Living Katrina: 10 Years Later

Fears Fulfilled

By Mark Schleifstein

I was sitting at my desk, attempting to explain to my editors and the paper’s publisher a computer storm surge model that showed a third of New Orleans filling with water, similar to what had happened during Hurricane Betsy.

“Is it really going to be that bad?” they asked. “Should we be scaring our readers by printing this?”

The phone rang and it was Max Mayfield, director of the National Hurricane Center. Before I could even say hello, Max said, “Mark, how high is your building? What kind of winds can it withstand?” His voice was loud enough so that everyone around me could hear. The argument was over.

By Monday evening, I knew my home was flooded by a breach in a drainage canal floodwall, filled with water from Lake Pontchartrain. “Two feet,” my wife says when people ask how bad it was. “On the second floor.”

We went in different directions the day after the storm, evacuating from a temporary shelter in our newspaper building to the back of two different newspaper delivery trucks. She ended up in Atlanta and elsewhere in the months ahead. I found myself in Houma, Louisiana, that first night, then Baton Rouge the next day and until October 10.

I was able to get back home for the first time four weeks after the storm, when water had been pumped out of the city. I crawled in through a window on the front door, which had swelled closed in the doorframe.

My first time in was when I really lost it. The house interior was coated with lake sediment, though we were well away from the lake, and I had to immediately crawl back out and sit on the front porch to calm down before going back in to figure out how bad it really was.

In the aftermath of the storm, I first focused on environmental issues, catching an aerial tour with a state environmental official who showed us that in addition to the intense flooding in the city itself, a crude oil storage tank had failed in St. Bernard Parish, adding oil to the floodwaters in an entire neighborhood. We saw a variety of other major oil and diesel fuel spills over the 90 miles to the mouth of the Mississippi.

I was also part of a team that reported on what exactly went wrong with the levee system. Having reported at 2 p.m. on the day the storm hit that the 17th Street Canal wall had failed, flooding my own neighborhood, I was able to report on what had caused that breakdown in the weeks after: failures of design and materials during construction, all overseen by the Army Corps of Engineers.

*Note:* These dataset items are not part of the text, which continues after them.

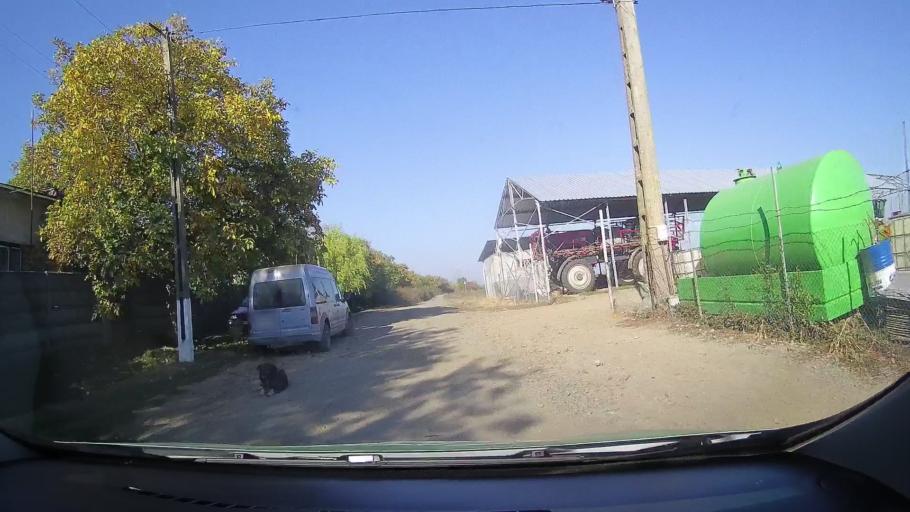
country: RO
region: Satu Mare
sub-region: Comuna Sauca
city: Sauca
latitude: 47.4724
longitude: 22.4844
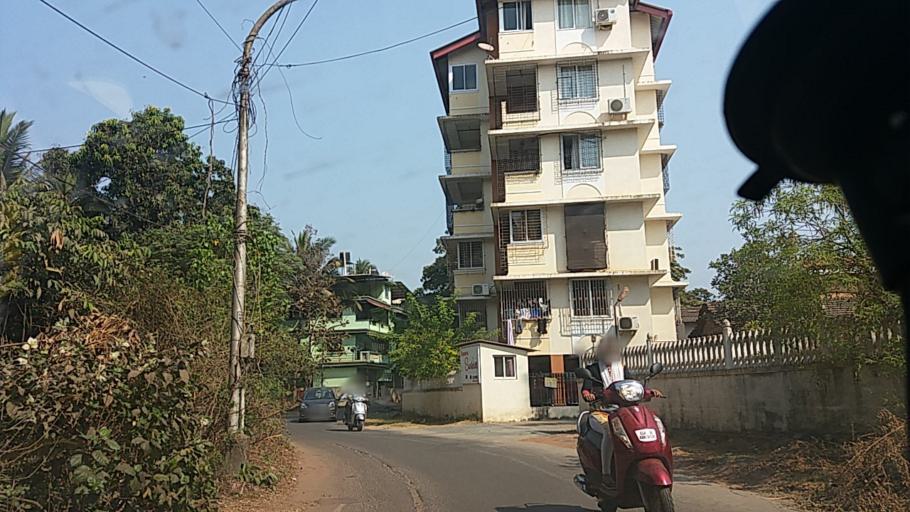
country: IN
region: Goa
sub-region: South Goa
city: Madgaon
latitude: 15.2827
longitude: 73.9542
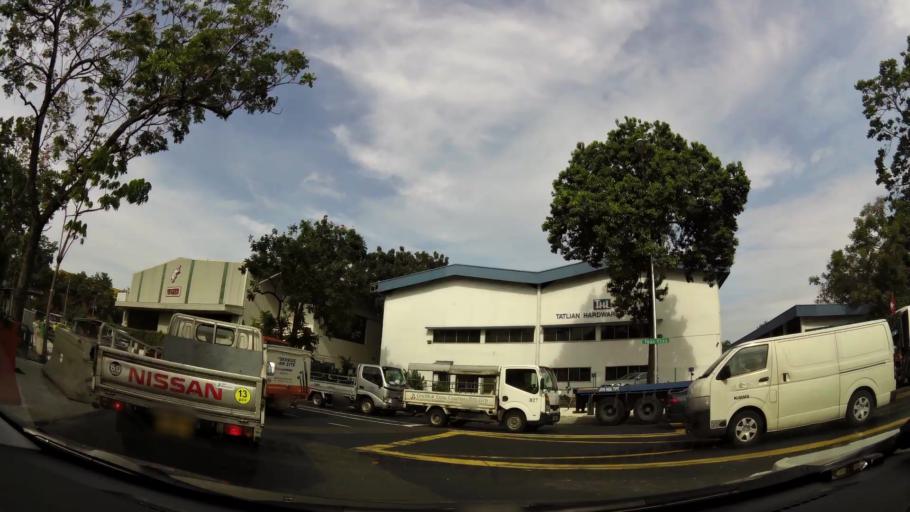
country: MY
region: Johor
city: Johor Bahru
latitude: 1.3194
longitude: 103.6490
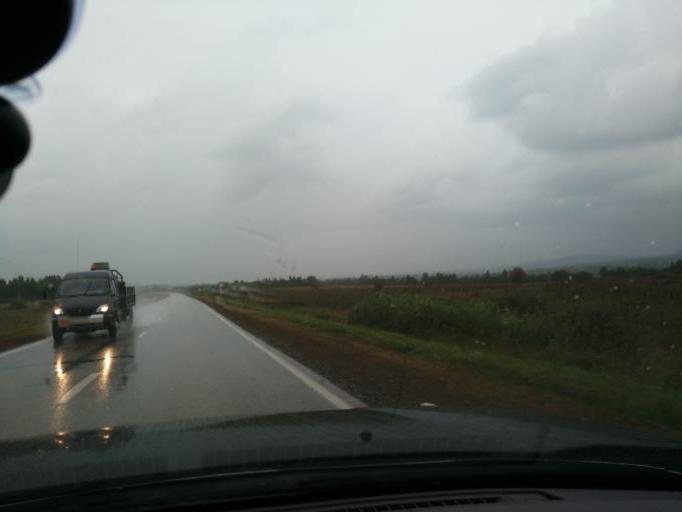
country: RU
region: Perm
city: Barda
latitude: 57.0767
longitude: 55.5426
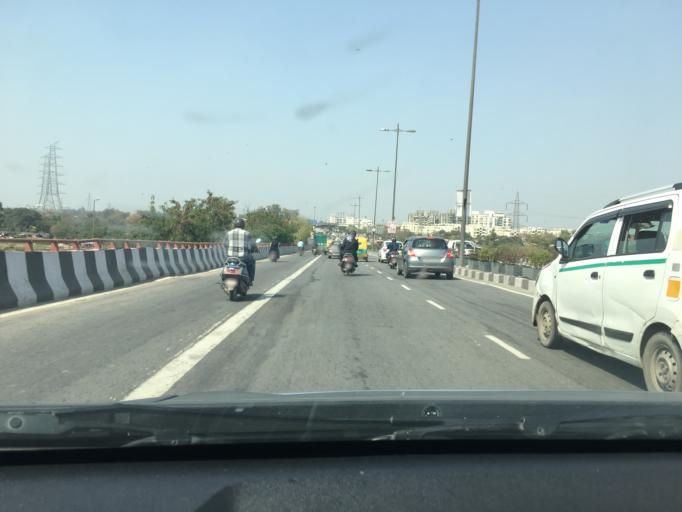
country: IN
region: NCT
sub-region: North Delhi
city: Delhi
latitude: 28.6444
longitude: 77.2689
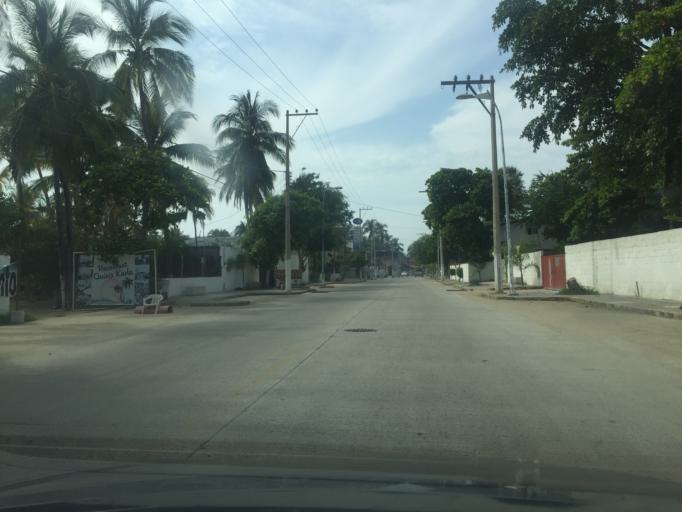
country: MX
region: Guerrero
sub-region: Coyuca de Benitez
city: Colonia Luces en el Mar
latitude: 16.8983
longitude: -99.9646
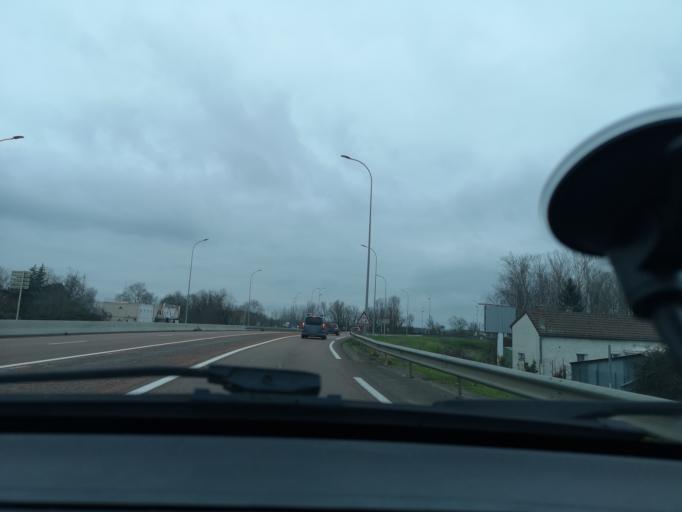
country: FR
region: Bourgogne
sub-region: Departement de Saone-et-Loire
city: Champforgeuil
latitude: 46.7998
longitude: 4.8337
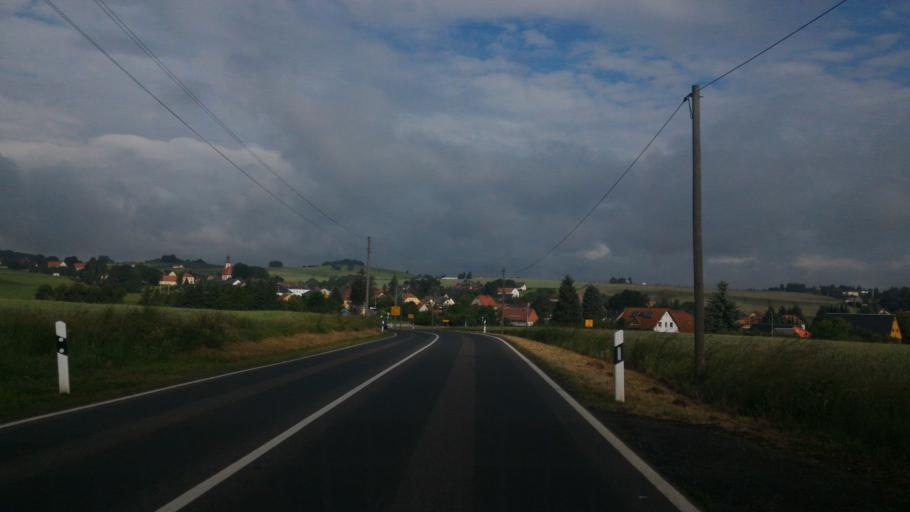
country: DE
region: Saxony
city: Hainewalde
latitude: 50.9364
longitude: 14.6917
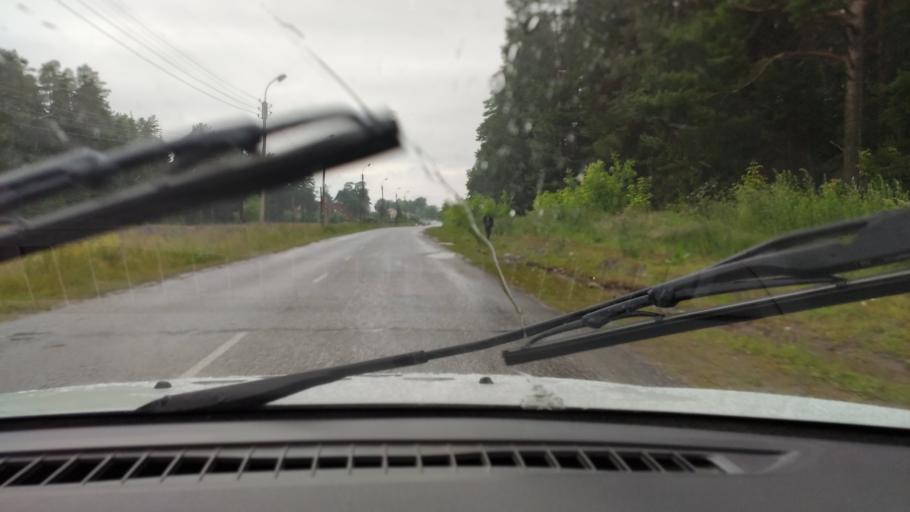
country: RU
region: Udmurtiya
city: Votkinsk
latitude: 57.0668
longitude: 54.0312
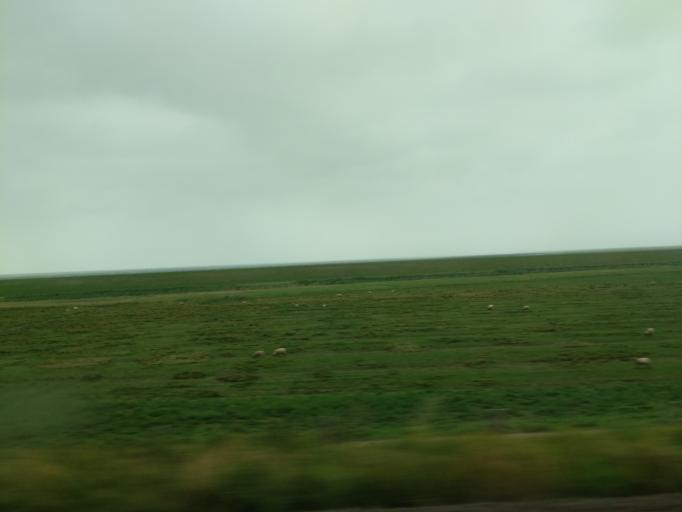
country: DE
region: Schleswig-Holstein
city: Friedrich-Wilhelm-Lubke-Koog
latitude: 54.8875
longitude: 8.6168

Much of that work resulted from efforts that my colleagues and I made to obtain thousands of pages of design and construction documents, including a number that were discovered in flooded warehouses.

 

Tips:

I can’t stress this enough: You must be your own best defender in dealing with your newsroom management, ensuring that they are providing you with the mental health resources you will need in the aftermath of an event like this. 

I had the benefit of having heard reporters who covered the Oklahoma City bombing talk about their problems, and how the Dart Center had provided assistance. I and others who were aware of Dart demanded that our management abandon the traditional mental health contractor they’d used before the storm. To their credit, they listened, and agreed to bring in Dart and to reach out to trauma experts at Louisiana State University.

I also recommend that folks prepare a plan for themselves and their family now, before a catastrophe hits. It should include everything a traditional Red Cross or FEMA recommendation includes: where you and family members will go; alternative locations; contacts outside the area that everyone knows to call for location and status updates; portable health and other insurance records, mortgage documents, etc. And maintain your own personal equipment needs for work, including batteries, chargers, and backup equipment.


Lessons learned:

The biggest lesson I took away is that things are in no way as important as people. I was able to reach out to my extended family, members of the Society of Environmental Journalists and former Times-Picayune staffers time and again for assistance in the aftermath of Katrina, both for mental health purposes and for tangible things. The week after the storm, a note to our listserv led to hundreds of donations delivered to our temporary newsroom in Baton Rouge: snacks, razors, deodorant, you name it. The care packages continued to arrive for several months and meant so much to the whole staff. The Friends of The Times-Picayune set up a financial aid program that resulted in more than $300,000 in grants to our staffers. For the 40 percent of our paper’s employees who either lost their homes or dealt with major structural damages, the support was invaluable.